- **REQUIREMENT**:
Of all the lines in the material, count those containing the string "Steven" and write only the resulting number.

- **DATA FOR ANALYSIS**:
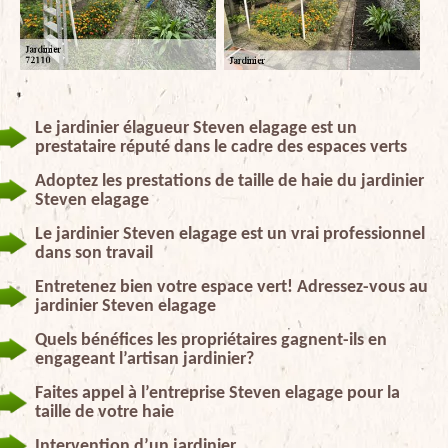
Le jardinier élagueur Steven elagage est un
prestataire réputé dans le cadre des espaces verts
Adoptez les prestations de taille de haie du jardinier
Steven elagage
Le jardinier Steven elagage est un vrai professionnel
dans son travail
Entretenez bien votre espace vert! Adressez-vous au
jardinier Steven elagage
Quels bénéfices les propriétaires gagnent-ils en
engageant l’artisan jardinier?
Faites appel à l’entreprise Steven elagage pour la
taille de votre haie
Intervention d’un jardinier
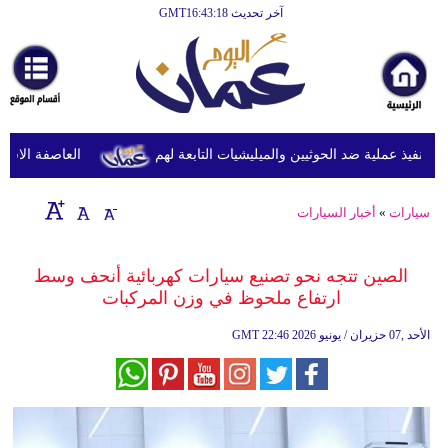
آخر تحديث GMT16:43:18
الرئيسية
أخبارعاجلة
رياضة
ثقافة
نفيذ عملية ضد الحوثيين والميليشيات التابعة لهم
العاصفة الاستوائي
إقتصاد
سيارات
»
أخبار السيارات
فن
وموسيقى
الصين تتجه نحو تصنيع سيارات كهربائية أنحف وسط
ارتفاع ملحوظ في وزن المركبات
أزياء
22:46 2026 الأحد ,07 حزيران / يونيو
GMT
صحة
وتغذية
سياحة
==
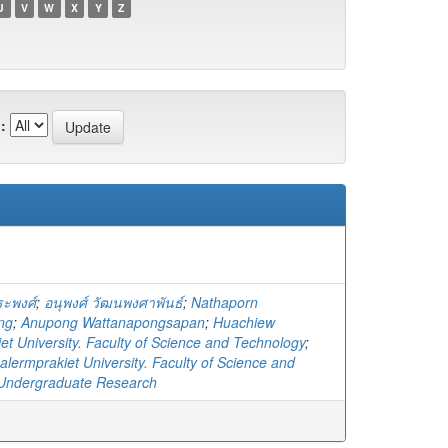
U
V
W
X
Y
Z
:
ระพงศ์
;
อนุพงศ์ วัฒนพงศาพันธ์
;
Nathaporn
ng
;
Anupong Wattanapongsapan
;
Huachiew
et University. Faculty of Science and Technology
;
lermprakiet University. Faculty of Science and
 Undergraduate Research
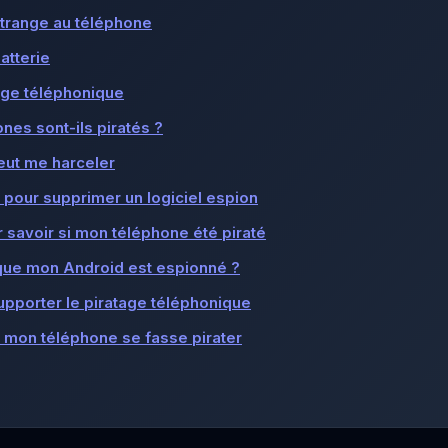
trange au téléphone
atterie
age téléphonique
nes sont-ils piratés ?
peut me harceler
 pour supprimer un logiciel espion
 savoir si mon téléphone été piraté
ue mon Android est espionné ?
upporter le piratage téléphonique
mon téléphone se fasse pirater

- **OUTPUT OF THE TASK**:
5